Esta semana en los medios, se habló del parque proyectado en la ciudad de Constitución que podrá atenuar los efectos de algunos tsunamis, pero se lo calificó erróneamente como anti tsunami. Un término derivado del positivismo tecnológico que marcó los discursos posteriores al tsunami del 27F que arrasó con localidades costeras del Maule y Bío Bío. Las autoridades de la época adoptaron este discurso basado en la idea de que era posible dotar a las comunidades de muros, casas y hasta parques anti tsunamis. Algunos de los proyectos emblemáticos impulsados luego de este desastre enfatizaron erróneamente la posibilidad de desarrollar obras de infraestructura y parques urbanos capaces de contener esas olas. Más allá de buscar las razones que motivaron el construir este discurso (razones políticas, desconocimiento técnico, marketing, etc.) me gustaría explicar por qué es necesario desterrar definitivamente este abuso semántico.
Justo un año después del 27F, el mundo se asombró con los impactos producidos por el tsunami que afectó a Japón el 11 de marzo de 2011. Japón era uno de los países que más esfuerzos había destinado para enfrentar estos eventos extremos de la naturaleza, esfuerzos iniciados paradójicamente luego del tsunami originado en Valdivia en 1960 y que causó más de un centenar de muertes en ese país; sin embargo muchas de las medidas estructurales diseñadas por los mejores ingenieros del mundo para proteger a la población fueron sobrepasadas por un tsunami que no figuraba en los catálogos utilizados para diseñar estas medidas.
En los años que siguieron, estos ingenieros se dedicaron a revisar conceptos, metodologías e integrar nuevos conocimientos para aprender de esta dramática experiencia, con la urgencia que la situación ameritaba, pero teniendo muy presente la responsabilidad ética con que cargaban y que requería encontrar respuestas y soluciones que traspasaran gobiernos.
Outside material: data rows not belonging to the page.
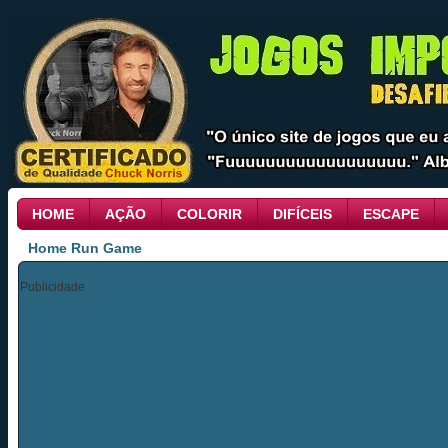
HOME
AÇÃO
COLORIR
DIFÍCEIS
ESCAPE
Home Run Game
Publicidade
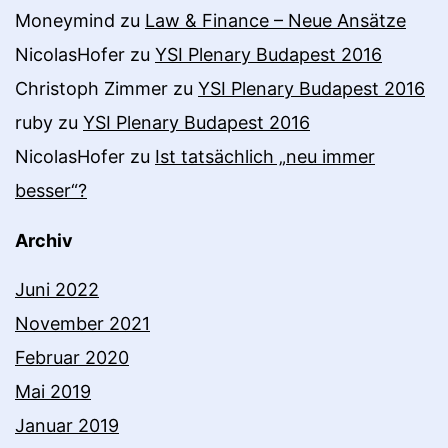
Moneymind
zu
Law & Finance – Neue Ansätze
NicolasHofer
zu
YSI Plenary Budapest 2016
Christoph Zimmer
zu
YSI Plenary Budapest 2016
ruby
zu
YSI Plenary Budapest 2016
NicolasHofer
zu
Ist tatsächlich „neu immer
besser“?
Archiv
Juni 2022
November 2021
Februar 2020
Mai 2019
Januar 2019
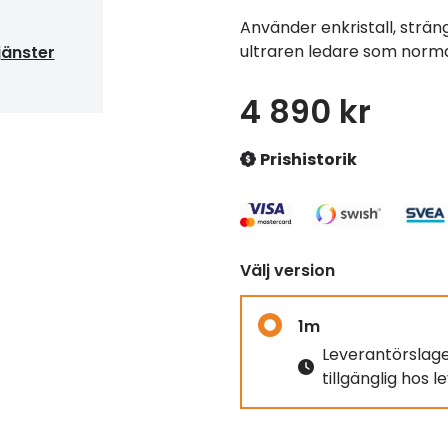
Använder enkristall, strä
ultraren ledare som normal
jänster
4 890 kr
Prishistorik
Välj version
1m
Leverantörslag
tillgänglig hos 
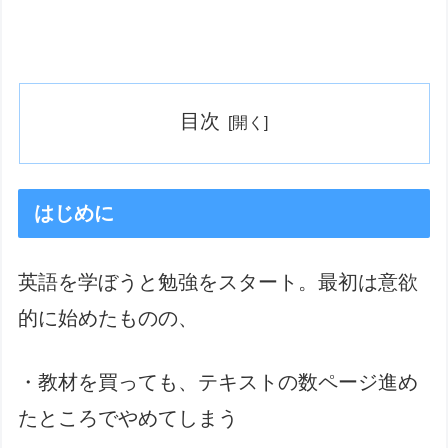
目次
はじめに
英語を学ぼうと勉強をスタート。最初は意欲
的に始めたものの、
・教材を買っても、テキストの数ページ進め
たところでやめてしまう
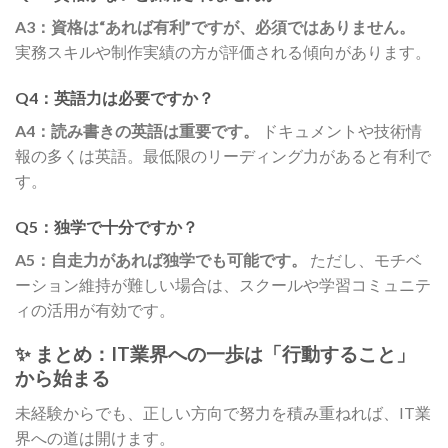
A3：資格は“あれば有利”ですが、必須ではありません。
実務スキルや制作実績の方が評価される傾向があります。
Q4：英語力は必要ですか？
A4：読み書きの英語は重要です。
ドキュメントや技術情
報の多くは英語。最低限のリーディング力があると有利で
す。
Q5：独学で十分ですか？
A5：自走力があれば独学でも可能です。
ただし、モチベ
ーション維持が難しい場合は、スクールや学習コミュニテ
ィの活用が有効です。
✨ まとめ：IT業界への一歩は「行動すること」
から始まる
未経験からでも、正しい方向で努力を積み重ねれば、IT業
界への道は開けます。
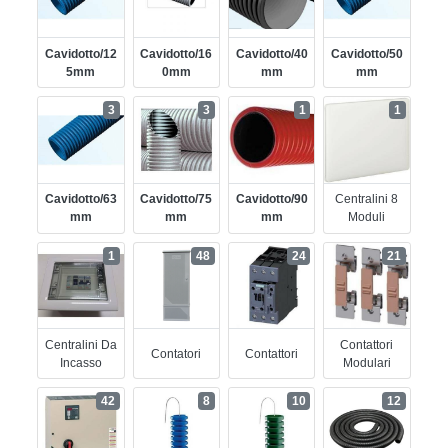
Cavidotto/12
Cavidotto/16
Cavidotto/40
Cavidotto/50
5mm
0mm
Mm
Mm
3
3
1
1
Cavidotto/63
Cavidotto/75
Cavidotto/90
Centralini 8
Mm
Mm
Mm
Moduli
1
48
24
21
Centralini Da
Contattori
Contatori
Contattori
Incasso
Modulari
42
8
10
12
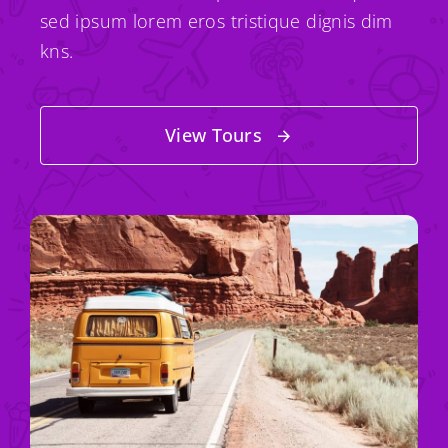
sed ipsum lorem eros tristique dignis dim
kns.
View Tours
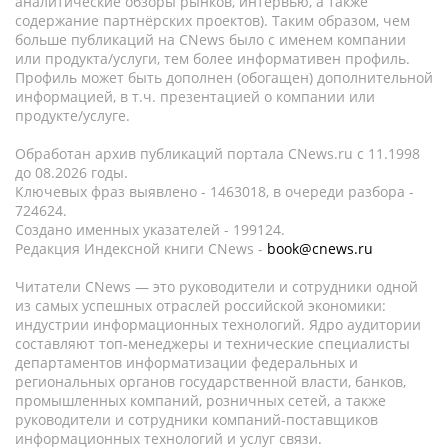
аналитические обзоры рынков, интервью, а также
содержание партнёрских проектов). Таким образом, чем
больше публикаций на CNews было с именем компании
или продукта/услуги, тем более информативен профиль.
Профиль может быть дополнен (обогащен) дополнительной
информацией, в т.ч. презентацией о компании или
продукте/услуге.
Обработан архив публикаций портала CNews.ru c 11.1998
до 08.2026 годы.
Ключевых фраз выявлено - 1463018, в очереди разбора -
724624.
Создано именных указателей - 199124.
Редакция Индексной книги CNews -
book@cnews.ru
Читатели CNews — это руководители и сотрудники одной
из самых успешных отраслей российской экономики:
индустрии информационных технологий. Ядро аудитории
составляют топ-менеджеры и технические специалисты
департаментов информатизации федеральных и
региональных органов государственной власти, банков,
промышленных компаний, розничных сетей, а также
руководители и сотрудники компаний-поставщиков
информационных технологий и услуг связи.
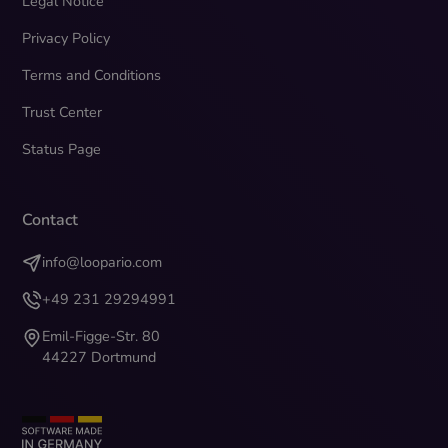
Legal Notice
Privacy Policy
Terms and Conditions
Trust Center
Status Page
Contact
info@loopario.com
+49 231 29294991
Emil-Figge-Str. 80
44227 Dortmund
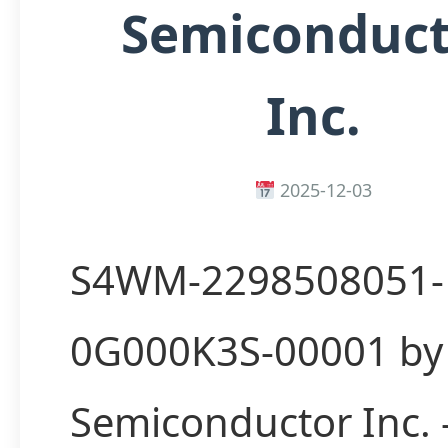
Semiconduct
Inc.
2025-12-03
S4WM-2298508051-
0G000K3S-00001 by
Semiconductor Inc.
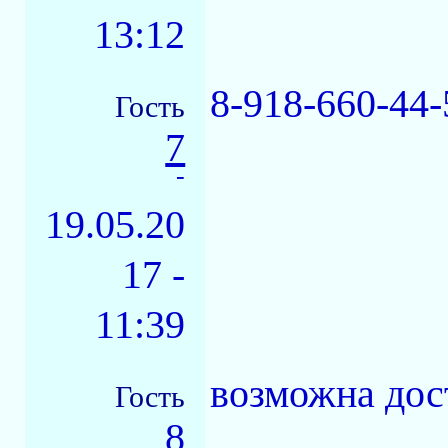
13:12
8-918-660-44-
Гость
7
-
19.05.20
17 -
11:39
возможна дос
Гость
8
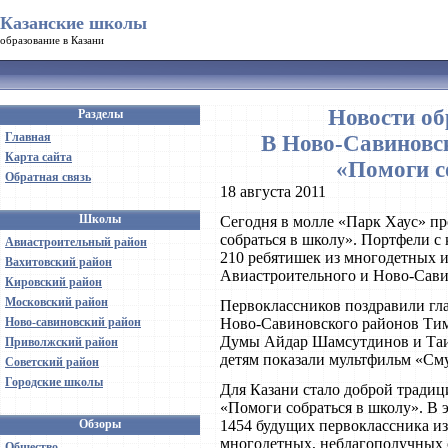
Казанские школы
образование в Казани
Новости об
Разделы
Главная
В Ново-Савиновс
Карта сайта
«Помоги с
Обратная связь
18 августа 2011
Школы
Сегодня в молле «Парк Хаус» п
собраться в школу». Портфели 
Авиастроительный район
210 ребятишек из многодетных 
Вахитовский район
Авиастроительного и Ново-Сави
Кировский район
Московский район
Первоклассников поздравили гл
Ново-савиновский район
Ново-Савиновского районов Тим
Думы Айдар Шамсутдинов и Таис
Приволжский район
детям показали мультфильм «См
Советский район
Городские школы
Для Казани стало доброй тради
«Помоги собраться в школу». В 
Обзоры
1454 будущих первоклассника и
многодетных, неблагополучных с
Общество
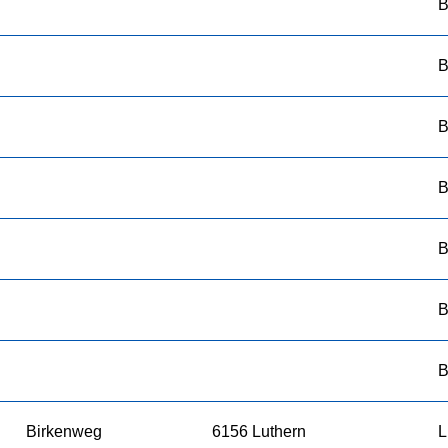
B
B
B
B
B
B
B
Birkenweg
6156 Luthern
L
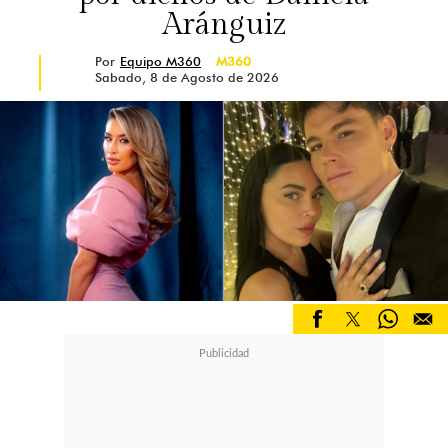
Aránguiz
Por
Equipo M360
M360
Sabado, 8 de Agosto de 2026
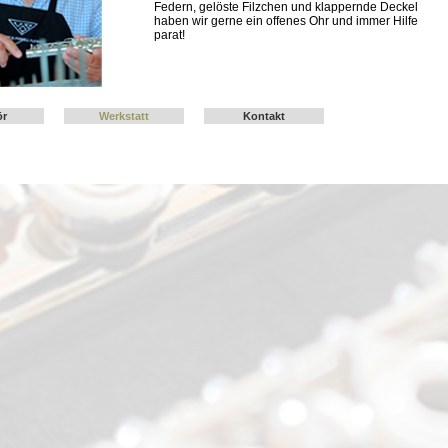
Federn, gelöste Filzchen und klappernde Deckel
haben wir gerne ein offenes Ohr und immer Hilfe
parat!
ör
Werkstatt
Kontakt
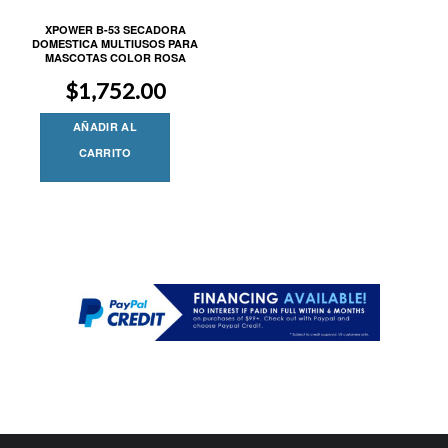
XPOWER B-53 SECADORA
DOMESTICA MULTIUSOS PARA
MASCOTAS COLOR ROSA
$
1,752.00
AÑADIR AL
CARRITO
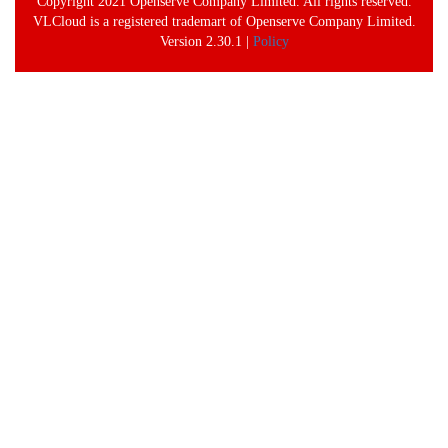
Copyright 2021 Openserve Company Limited. All rights reserved.
VLCloud is a registered trademart of Openserve Company Limited.
Version 2.30.1 |
Policy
La respuesta no se encontró en obras anti tsunamis, sino que en un revisionismo profundo del positivismo tecnológico y las medidas estructurales que antes parecían infalibles, reconociendo que el conocimiento científico tiene límites y que las obras de mitigación nunca serán anti tsunamis, pues siempre existirá una probabilidad de fallar o ser sobrepasadas: la respuesta no es sólo tecnológica, sino una combinación de medidas estructurales (muros, refugios, etc.) y no estructurales (normativas, planificación urbana, educación, etc.); más importante aún, también se requiere traspasar responsabilidades a las personas y confiar en ellas para la primera respuesta pues la naturaleza siempre podrá ir más allá de lo conocido hasta ahora poniendo en dificultad o anulando los sistemas de respuesta formal.
Es en este contexto que el insistir en promover el concepto anti tsunamis resulta peligroso. Por un lado puede generar una percepción equivocada del riesgo que las comunidades enfrentan (sentimiento de falsa seguridad) y por otro, van en contra de la necesidad de empoderar a la población para tomar decisiones sin esperar alertas oficiales (que pueden fallar también) y prepararse para enfrentar una situación de desastre. El parque de Constitución podrá ser un atenuante de las olas (hasta cierto nivel), pero enfrentado a un tsunami como el de Japón los árboles podrían ser arrancados de cuajo alimentando así el flujo turbulento de la inundación y aumentando su poder destructivo.
El reservar áreas verdes y parques combinando conceptos sociales, arquitectónicos, urbanísticos e ingeniería en las riberas y zonas inundables de ríos y bordes costeros es un excelente camino para reducir el riesgo al evitar que estas franjas sean mal ocupadas. Sin embargo denominarlos parques anti tsunamis además de equivocado, es contraproducente y peligroso.